Question

Mrna Gtf File

0

Entering edit mode

11.1 years ago

sridhar2bioinfo ▴ 20

Dear Team,

I am working on mRNA human Tumor gene Expression. I ran tophat followed by cufflinks using hg 19 reference..

Now i wish to annotate the output of cufflinks with the mRNA gtf file.

My doubts are.. 1. should i Map my data with mRNA.fa or hg19 reference while running tophat?? 2. could you suggest me to get the mRNA gtf file??

i tried downloading the mRNA gtf file from ucsc table browser as mentioned below..

Group: Genes and gene Prediction Track Track:Refseq Genes Table:Humanmrna(all_mrna)

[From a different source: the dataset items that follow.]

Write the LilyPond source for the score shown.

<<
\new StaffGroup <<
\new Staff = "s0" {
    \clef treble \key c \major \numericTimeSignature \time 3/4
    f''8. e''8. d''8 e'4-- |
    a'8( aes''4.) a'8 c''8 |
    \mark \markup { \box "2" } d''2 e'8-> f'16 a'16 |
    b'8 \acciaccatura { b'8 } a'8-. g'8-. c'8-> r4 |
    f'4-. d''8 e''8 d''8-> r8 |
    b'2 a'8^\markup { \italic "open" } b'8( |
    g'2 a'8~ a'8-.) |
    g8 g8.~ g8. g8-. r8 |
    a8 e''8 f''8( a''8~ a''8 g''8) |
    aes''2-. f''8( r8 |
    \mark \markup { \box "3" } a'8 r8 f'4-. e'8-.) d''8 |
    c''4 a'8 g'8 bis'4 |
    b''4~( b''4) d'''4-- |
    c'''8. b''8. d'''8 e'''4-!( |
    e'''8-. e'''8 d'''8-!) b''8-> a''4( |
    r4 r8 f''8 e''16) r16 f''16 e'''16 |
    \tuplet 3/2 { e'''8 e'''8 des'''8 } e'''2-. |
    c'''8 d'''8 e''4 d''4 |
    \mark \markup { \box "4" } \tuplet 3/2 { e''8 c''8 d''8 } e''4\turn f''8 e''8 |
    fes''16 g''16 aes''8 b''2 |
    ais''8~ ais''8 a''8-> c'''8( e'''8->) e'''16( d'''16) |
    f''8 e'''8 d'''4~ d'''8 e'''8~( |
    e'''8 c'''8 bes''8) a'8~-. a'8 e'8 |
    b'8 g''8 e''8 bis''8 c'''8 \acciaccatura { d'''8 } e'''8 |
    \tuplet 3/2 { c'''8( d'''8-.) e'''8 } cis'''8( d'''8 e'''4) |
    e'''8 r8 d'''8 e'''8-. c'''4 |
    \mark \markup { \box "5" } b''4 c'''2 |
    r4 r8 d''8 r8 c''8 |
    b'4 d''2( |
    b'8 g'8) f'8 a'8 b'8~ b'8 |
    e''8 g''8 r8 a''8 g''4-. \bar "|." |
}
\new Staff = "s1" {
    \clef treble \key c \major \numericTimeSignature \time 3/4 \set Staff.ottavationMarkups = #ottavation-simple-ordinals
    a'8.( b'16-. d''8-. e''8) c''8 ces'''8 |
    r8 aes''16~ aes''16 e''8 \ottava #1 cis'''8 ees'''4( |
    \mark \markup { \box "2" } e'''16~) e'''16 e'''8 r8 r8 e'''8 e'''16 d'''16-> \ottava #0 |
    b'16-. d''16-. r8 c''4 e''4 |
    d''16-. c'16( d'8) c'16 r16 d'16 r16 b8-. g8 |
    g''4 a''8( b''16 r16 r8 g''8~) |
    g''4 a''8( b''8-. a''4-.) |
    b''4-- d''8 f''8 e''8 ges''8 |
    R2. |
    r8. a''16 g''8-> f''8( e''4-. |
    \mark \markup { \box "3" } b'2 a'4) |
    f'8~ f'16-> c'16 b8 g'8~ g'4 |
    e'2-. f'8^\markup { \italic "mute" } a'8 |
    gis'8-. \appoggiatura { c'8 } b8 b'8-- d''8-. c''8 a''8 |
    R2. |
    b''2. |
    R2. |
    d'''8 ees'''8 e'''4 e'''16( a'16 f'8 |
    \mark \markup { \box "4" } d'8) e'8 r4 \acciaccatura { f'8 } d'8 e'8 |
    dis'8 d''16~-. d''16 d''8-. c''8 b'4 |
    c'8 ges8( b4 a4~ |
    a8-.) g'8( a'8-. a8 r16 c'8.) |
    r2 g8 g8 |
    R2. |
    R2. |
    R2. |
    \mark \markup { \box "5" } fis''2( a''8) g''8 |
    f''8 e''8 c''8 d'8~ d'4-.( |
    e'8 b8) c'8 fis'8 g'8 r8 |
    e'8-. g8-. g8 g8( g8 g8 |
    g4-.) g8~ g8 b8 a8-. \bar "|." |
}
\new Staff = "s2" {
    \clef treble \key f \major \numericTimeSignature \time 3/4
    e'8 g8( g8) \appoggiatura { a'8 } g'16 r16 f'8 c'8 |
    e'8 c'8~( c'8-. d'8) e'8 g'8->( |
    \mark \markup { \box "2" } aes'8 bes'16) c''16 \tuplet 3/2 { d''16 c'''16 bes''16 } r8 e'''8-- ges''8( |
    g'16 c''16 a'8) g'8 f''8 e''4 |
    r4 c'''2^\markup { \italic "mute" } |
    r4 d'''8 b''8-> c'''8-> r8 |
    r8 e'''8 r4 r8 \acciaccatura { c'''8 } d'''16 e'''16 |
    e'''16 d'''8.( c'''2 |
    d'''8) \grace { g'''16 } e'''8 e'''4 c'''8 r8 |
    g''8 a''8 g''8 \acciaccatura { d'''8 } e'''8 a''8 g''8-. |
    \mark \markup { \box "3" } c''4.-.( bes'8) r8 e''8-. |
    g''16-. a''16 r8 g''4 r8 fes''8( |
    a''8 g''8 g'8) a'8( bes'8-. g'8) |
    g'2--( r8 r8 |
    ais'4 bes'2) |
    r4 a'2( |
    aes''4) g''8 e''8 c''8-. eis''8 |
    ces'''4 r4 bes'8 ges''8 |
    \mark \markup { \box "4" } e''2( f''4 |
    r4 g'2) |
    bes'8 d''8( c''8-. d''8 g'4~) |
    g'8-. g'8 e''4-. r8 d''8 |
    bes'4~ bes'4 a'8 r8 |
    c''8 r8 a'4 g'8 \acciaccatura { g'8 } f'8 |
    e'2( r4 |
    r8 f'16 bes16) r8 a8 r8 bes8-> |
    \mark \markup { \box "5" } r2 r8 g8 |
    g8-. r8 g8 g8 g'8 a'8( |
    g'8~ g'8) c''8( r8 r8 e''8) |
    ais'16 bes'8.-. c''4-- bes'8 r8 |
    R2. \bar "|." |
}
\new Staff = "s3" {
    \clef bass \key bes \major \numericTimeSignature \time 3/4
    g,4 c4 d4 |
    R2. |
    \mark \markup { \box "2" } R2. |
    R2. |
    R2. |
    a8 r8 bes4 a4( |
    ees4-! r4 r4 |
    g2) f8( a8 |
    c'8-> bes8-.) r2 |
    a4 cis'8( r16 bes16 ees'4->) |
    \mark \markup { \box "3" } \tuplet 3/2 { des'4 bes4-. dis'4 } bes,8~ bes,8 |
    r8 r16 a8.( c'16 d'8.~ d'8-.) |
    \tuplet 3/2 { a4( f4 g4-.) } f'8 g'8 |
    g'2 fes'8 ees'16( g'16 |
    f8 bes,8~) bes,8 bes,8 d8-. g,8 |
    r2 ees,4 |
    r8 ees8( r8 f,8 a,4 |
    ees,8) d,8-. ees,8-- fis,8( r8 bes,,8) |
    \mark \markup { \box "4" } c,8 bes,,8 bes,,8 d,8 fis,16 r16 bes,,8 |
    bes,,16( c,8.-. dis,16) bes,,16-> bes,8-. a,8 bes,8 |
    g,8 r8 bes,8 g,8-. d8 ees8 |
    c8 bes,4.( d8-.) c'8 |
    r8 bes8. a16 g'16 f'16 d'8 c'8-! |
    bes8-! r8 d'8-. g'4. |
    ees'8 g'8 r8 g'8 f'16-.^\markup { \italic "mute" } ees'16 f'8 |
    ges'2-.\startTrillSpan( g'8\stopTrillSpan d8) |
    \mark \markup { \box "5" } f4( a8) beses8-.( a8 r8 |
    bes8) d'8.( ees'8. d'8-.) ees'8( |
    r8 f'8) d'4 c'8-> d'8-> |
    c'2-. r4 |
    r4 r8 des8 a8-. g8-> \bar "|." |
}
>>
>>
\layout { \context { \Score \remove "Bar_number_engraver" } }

the output file size is around 200MB. But i heard known mRNA are only 22000.

Could you Suggest me to get the mRNA.gtf file and the reference to be used during mapping??

Thanks Sri

tophat2 cufflinks rnaseq ucsc • 3.5k views

ADD COMMENT • link updated 11.1 years ago by Devon Ryan 104k • written 11.1 years ago by sridhar2bioinfo ▴ 20

score 0 · Answer 1 · 2013-10-15

Nitpick: You have a "question", not a "doubt". I've seen a lot of people use this phrase, so I assume that this is incorrectly taught in some country (or countries).

Align to the hg19 reference. Since you're using tophat, give it the GTF and it will first align to the transcriptome and do the conversion of the mapping coordinates back to the genome for you.
If you downloaded the genome from UCSC, then get the annotation file from there too. Don't try to mix a reference genome from Ensembl with an annotation from UCSC (or vice versa), as the chromosome names are different. Alternatively, just download the appropriate bundle from iGenomes and you'll have matched bowtie indices and annotation files. That's rather convenient.

Regarding the size of the GTF from UCSC, that 22000 number refers more to the number of genes. Each gene can (and often does) have many different transcripts. That really balloons the size of the file. It may seem large, but that's not unreasonable.